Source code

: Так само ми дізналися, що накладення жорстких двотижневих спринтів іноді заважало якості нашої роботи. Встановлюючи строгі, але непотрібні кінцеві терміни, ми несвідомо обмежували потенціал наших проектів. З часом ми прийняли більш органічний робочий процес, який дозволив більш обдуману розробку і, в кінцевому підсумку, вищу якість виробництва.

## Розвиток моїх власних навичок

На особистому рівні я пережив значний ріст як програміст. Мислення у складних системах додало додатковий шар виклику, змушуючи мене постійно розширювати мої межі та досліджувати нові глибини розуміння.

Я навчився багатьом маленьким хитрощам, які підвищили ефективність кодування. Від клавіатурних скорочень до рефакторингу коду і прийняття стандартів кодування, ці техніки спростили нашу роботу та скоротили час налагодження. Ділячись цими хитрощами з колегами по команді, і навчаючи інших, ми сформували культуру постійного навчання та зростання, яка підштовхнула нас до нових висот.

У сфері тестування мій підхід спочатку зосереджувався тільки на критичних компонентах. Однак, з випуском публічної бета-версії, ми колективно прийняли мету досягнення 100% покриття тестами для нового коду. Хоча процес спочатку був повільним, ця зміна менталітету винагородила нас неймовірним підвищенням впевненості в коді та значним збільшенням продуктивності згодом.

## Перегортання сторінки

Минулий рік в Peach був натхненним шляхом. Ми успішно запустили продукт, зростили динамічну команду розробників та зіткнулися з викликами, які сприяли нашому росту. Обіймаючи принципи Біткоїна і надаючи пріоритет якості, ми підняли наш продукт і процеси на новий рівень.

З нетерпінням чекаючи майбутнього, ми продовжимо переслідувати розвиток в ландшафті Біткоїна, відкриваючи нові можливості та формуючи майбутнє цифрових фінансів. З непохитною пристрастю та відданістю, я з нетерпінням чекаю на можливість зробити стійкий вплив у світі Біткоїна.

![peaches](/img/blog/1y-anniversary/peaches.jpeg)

-- Your objective --
Write out only the lines that run from the line containing "## Розвиток моїх власних навичок" through the line containing "На особистому рівні", both included, exactly as they appear above.

-- Solution --
## Розвиток моїх власних навичок

На особистому рівні я пережив значний ріст як програміст. Мислення у складних системах додало додатковий шар виклику, змушуючи мене постійно розширювати мої межі та досліджувати нові глибини розуміння.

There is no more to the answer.